- _Required work_
After locating the line that contains "- **99% system" in the data below, set down exactly that line and each one after it through the line that contains "- **100% blocking", and nothing more.

======== Data for the task ========

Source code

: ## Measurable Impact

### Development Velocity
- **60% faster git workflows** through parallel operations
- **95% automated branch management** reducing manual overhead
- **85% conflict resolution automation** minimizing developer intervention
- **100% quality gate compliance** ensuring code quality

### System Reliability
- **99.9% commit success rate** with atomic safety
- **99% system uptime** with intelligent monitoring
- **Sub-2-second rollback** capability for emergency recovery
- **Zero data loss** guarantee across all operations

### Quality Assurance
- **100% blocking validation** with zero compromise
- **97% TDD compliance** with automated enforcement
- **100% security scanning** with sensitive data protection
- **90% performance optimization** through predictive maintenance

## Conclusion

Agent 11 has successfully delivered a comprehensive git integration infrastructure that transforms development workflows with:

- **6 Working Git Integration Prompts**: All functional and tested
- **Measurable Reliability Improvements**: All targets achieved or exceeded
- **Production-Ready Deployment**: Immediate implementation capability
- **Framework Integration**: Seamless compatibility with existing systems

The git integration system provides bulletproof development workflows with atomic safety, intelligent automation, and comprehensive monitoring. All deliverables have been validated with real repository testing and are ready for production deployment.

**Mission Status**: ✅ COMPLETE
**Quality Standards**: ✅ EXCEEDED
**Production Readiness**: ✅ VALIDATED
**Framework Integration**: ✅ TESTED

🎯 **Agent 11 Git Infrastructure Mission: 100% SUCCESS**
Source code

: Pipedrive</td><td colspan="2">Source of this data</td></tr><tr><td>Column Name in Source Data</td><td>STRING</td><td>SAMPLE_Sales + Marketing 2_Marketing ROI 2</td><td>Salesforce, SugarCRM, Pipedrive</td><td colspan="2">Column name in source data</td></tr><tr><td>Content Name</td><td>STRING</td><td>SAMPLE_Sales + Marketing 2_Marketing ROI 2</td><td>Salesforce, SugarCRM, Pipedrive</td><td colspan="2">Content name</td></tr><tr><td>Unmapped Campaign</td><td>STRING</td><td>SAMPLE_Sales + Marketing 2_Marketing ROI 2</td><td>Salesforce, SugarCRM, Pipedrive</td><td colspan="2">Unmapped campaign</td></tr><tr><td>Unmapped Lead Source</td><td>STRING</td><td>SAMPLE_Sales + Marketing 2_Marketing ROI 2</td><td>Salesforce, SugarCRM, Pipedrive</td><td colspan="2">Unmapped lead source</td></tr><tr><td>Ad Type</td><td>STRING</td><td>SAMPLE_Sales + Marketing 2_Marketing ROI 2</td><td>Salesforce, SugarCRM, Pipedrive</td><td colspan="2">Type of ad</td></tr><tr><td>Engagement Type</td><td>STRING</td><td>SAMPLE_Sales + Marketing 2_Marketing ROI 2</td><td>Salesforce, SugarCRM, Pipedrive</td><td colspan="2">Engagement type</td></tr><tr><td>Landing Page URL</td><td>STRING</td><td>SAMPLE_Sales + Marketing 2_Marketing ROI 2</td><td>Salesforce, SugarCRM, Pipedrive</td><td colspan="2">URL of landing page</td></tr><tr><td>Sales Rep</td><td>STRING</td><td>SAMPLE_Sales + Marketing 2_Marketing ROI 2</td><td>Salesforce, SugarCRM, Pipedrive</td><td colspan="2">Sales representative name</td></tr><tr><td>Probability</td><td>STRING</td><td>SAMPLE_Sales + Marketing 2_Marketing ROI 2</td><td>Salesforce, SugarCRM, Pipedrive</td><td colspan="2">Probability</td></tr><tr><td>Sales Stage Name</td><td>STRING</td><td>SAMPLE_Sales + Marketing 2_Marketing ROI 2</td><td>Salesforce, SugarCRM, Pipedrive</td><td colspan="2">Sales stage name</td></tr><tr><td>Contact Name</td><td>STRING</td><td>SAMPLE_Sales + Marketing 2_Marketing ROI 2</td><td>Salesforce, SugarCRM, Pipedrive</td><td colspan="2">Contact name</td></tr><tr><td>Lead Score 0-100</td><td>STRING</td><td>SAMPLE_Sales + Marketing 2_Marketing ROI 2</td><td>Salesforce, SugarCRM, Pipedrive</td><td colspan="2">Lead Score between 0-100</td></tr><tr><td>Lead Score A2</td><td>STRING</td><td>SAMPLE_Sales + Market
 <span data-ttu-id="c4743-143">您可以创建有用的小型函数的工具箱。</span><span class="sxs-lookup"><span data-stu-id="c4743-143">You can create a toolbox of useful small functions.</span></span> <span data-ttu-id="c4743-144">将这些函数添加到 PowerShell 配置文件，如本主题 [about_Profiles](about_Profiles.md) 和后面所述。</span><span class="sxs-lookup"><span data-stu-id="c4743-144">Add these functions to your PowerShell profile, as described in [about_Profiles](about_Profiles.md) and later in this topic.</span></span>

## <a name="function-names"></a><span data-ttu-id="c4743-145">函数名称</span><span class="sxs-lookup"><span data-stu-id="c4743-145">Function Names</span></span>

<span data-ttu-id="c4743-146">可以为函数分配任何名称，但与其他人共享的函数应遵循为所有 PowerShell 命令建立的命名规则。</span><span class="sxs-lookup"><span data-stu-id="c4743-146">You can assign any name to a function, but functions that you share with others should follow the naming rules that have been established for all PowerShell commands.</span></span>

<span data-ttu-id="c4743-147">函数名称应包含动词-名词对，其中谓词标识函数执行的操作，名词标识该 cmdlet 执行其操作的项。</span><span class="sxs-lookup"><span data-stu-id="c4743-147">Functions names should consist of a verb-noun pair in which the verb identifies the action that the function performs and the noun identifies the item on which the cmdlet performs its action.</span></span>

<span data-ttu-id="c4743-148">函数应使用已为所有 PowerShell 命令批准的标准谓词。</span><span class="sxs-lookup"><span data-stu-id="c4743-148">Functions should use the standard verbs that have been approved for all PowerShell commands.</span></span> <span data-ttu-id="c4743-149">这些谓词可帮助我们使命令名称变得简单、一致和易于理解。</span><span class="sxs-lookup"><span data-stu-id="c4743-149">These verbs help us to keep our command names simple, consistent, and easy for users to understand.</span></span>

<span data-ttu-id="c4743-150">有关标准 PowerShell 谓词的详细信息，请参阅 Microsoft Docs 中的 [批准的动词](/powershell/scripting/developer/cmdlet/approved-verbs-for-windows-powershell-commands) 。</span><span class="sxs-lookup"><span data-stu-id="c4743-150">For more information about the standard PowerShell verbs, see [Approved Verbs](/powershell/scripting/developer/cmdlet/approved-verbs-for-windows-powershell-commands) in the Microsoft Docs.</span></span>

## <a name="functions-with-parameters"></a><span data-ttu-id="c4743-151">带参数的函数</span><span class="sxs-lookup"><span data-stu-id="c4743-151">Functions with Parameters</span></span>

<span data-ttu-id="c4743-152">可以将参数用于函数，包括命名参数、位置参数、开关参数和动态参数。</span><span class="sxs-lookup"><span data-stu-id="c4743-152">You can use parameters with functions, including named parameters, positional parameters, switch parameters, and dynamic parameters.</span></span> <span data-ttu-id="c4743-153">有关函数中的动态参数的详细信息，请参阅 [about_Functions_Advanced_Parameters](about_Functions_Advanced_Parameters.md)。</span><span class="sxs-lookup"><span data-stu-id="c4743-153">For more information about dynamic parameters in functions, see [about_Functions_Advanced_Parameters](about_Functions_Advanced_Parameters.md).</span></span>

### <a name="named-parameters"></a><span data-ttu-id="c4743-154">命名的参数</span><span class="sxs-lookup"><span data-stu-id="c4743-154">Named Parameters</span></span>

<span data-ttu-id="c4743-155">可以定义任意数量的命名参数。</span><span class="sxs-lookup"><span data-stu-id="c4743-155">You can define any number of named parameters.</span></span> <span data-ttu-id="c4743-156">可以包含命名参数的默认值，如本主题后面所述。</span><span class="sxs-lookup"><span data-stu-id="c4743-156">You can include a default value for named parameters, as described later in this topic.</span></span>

========

- _Reply to the task_
- **99% system uptime** with intelligent monitoring
- **Sub-2-second rollback** capability for emergency recovery
- **Zero data loss** guarantee across all operations

### Quality Assurance
- **100% blocking validation** with zero compromise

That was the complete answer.